# [Problem details]
The lines to return run from the start of the material below through the line holding "[198,144,238,154] проект -> (404, 201) none", both included; please give them back exactly, minus the pictures.

******

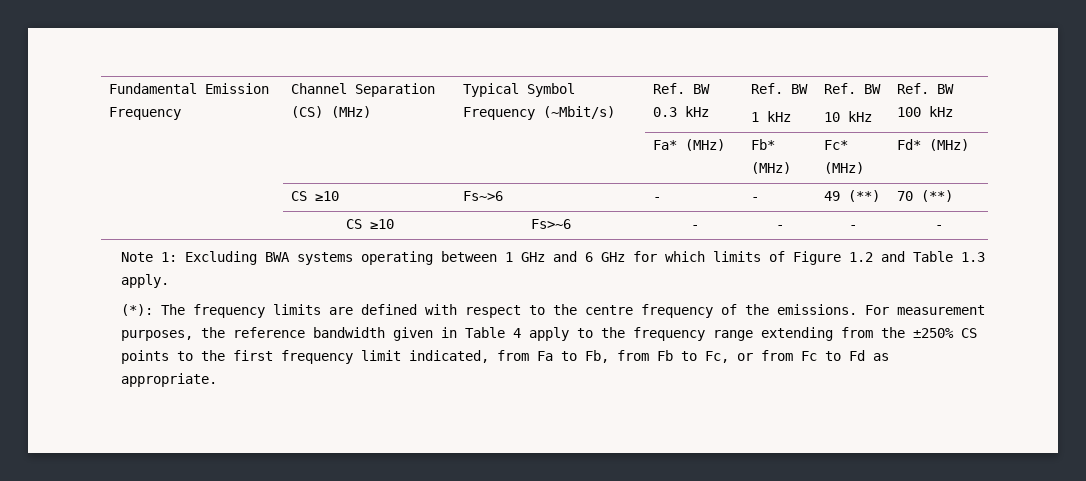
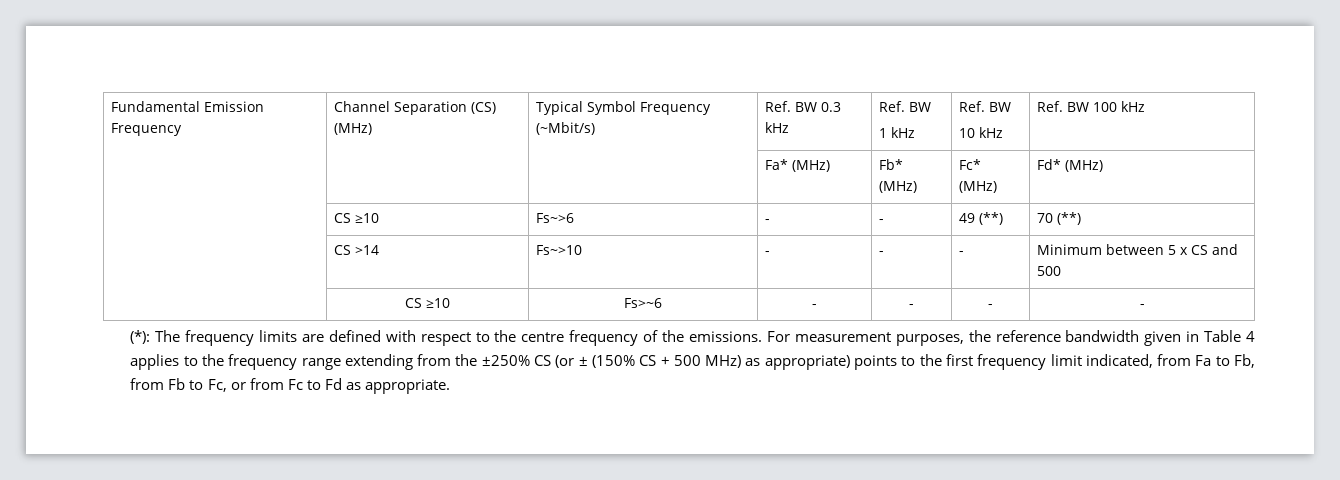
(954, 196) none -> [334,245,380,255] [536,245,583,255] [765,251,771,255] [879,251,885,255] [959,251,965,255] [1037,244,1239,255] [1037,266,1062,276] // | CS >14 | Fs~>10 | - | - | - | Minimum between 5 x CS and 500
[121,251,986,265] [121,274,170,288] // Note 1: Excluding BWA systems operating between 1 GHz and 6 GHz for which limits of Figure 1.2 and Table 1.3 apply. -> (1145, 306) none
[529,327,570,341] apply -> [130,354,180,370] applies
(978, 333) none -> [555,355,850,370] (or ± (150% CS + 500 MHz) as appropriate)

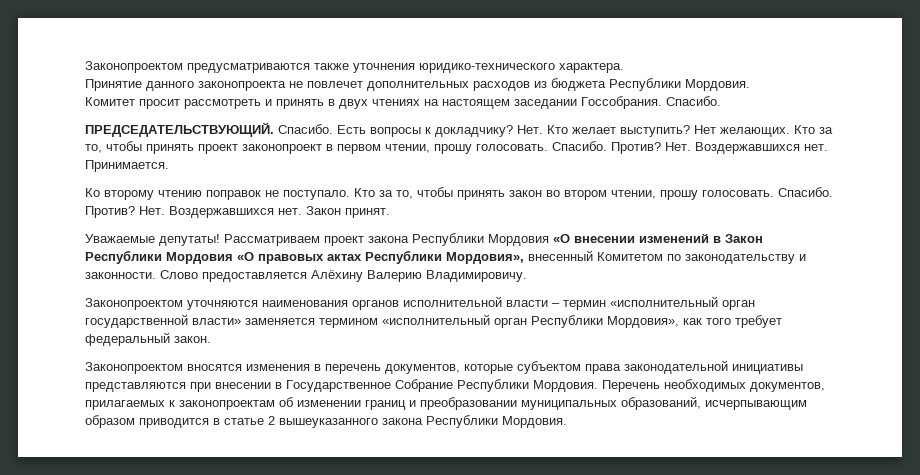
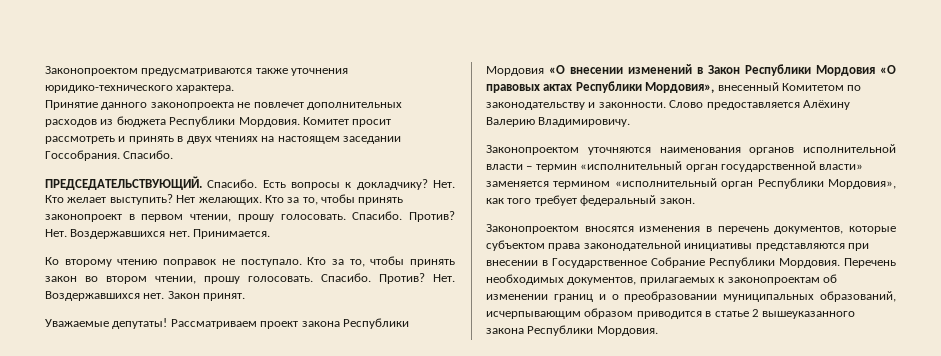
(750, 85) // -> (300, 122) none
[198,144,238,154] проект -> (404, 201) none
(416, 403) none -> [611,294,619,300] о

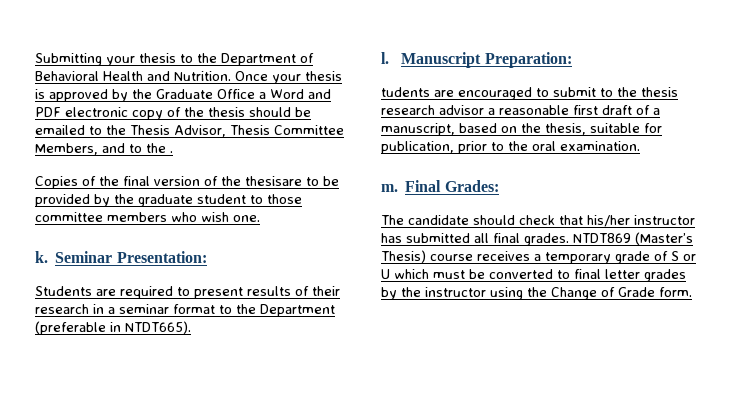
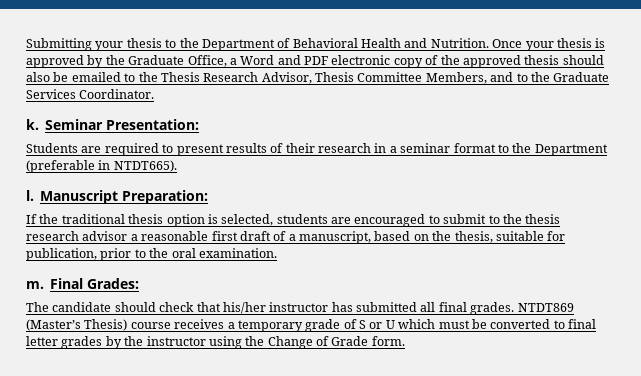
[217,89,255,99] Office -> [187,55,227,67] Office,
(204, 112) none -> [462,55,521,68] approved
(291, 112) none -> [26,72,50,82] also
(170, 130) none -> [203,72,259,82] Research
[170,151,173,153] [35,176,339,189] [35,194,302,207] [35,212,260,222] . // Copies of the final version of the thesisare to be provided by the graduate student to those committee members who wish one. -> [553,72,610,82] [26,89,155,99] Graduate Services Coordinator.
[381,87,430,97] tudents -> [26,214,328,227] If the traditional thesis option is selected, students

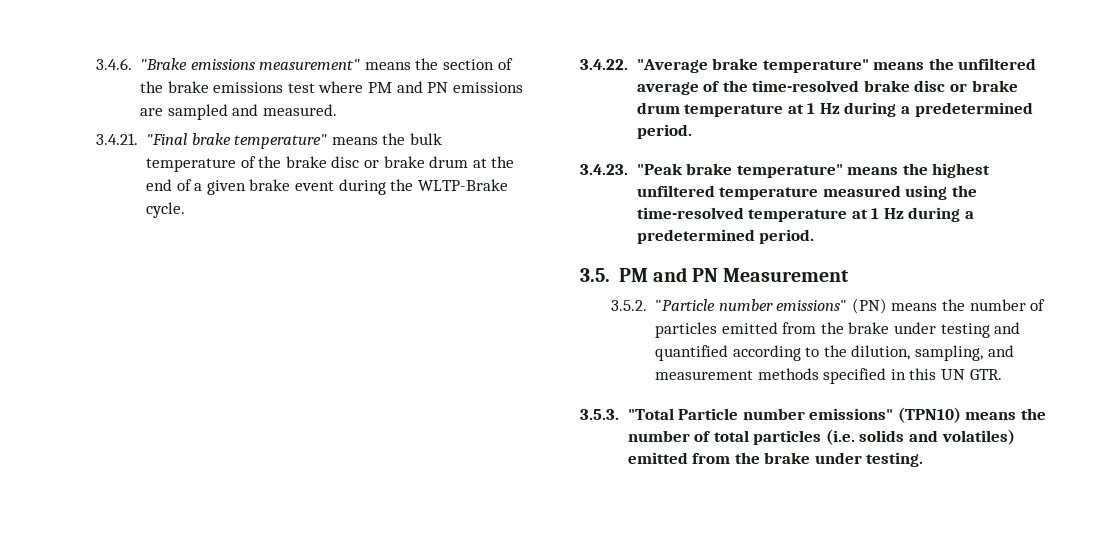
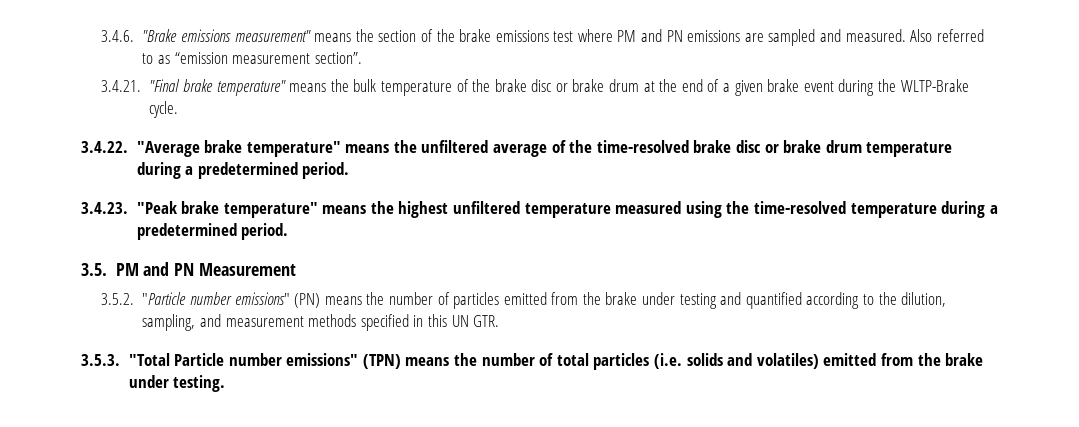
(337, 110) none -> [910,29,984,42] [142,52,362,64] Also referred to as “emission measurement section”.
[787,103,840,114] at 1 Hz -> (953, 149) none
[851,208,904,219] at 1 Hz -> (937, 210) none
[897,407,961,423] (TPN10) -> [362,354,401,369] (TPN)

******

# [Solution]
(954, 196) none -> [334,245,380,255] [536,245,583,255] [765,251,771,255] [879,251,885,255] [959,251,965,255] [1037,244,1239,255] [1037,266,1062,276] // | CS >14 | Fs~>10 | - | - | - | Minimum between 5 x CS and 500
[121,251,986,265] [121,274,170,288] // Note 1: Excluding BWA systems operating between 1 GHz and 6 GHz for which limits of Figure 1.2 and Table 1.3 apply. -> (1145, 306) none
[529,327,570,341] apply -> [130,354,180,370] applies
(978, 333) none -> [555,355,850,370] (or ± (150% CS + 500 MHz) as appropriate)

(750, 85) // -> (300, 122) none
[198,144,238,154] проект -> (404, 201) none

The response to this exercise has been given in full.